### AVAILABLE DATA:
^^^^^^^^

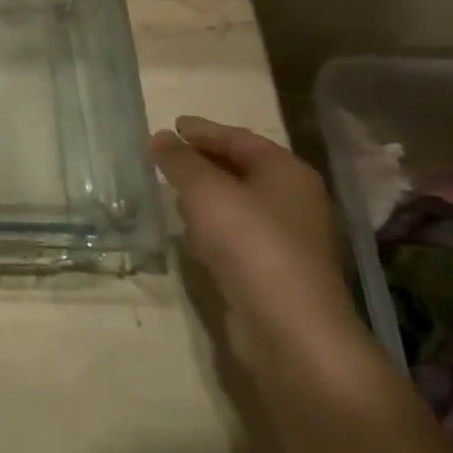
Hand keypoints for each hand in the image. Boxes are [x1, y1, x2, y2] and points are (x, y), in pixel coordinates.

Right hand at [151, 116, 367, 370]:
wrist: (288, 326)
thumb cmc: (250, 243)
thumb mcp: (205, 191)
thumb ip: (179, 161)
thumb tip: (160, 137)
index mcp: (286, 172)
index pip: (239, 139)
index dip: (203, 130)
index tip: (171, 125)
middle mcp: (293, 200)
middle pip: (241, 168)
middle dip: (203, 160)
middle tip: (166, 155)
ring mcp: (286, 237)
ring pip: (238, 202)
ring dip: (206, 194)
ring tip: (171, 189)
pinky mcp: (272, 268)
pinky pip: (236, 233)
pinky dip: (212, 224)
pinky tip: (190, 232)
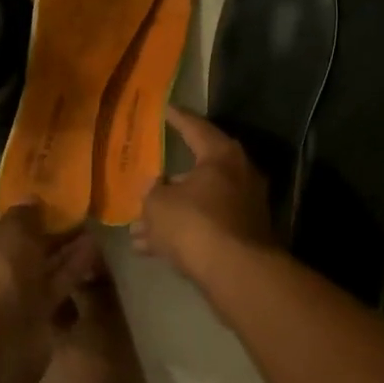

^^^^^^^^

What you return should be only the lines from the line with "index tip: (171, 125)" through the last line of the listing above, exactly, both ends included, pictures excluded.

index tip: (171, 125)
middle mcp: (293, 200)
middle pip: (241, 168)
middle dip: (203, 160)
middle tip: (166, 155)
ring mcp: (286, 237)
ring pip: (238, 202)
ring dip: (206, 194)
ring tip: (171, 189)
pinky mcp: (272, 268)
pinky pip: (236, 233)
pinky dip: (212, 224)
pinky tip: (190, 232)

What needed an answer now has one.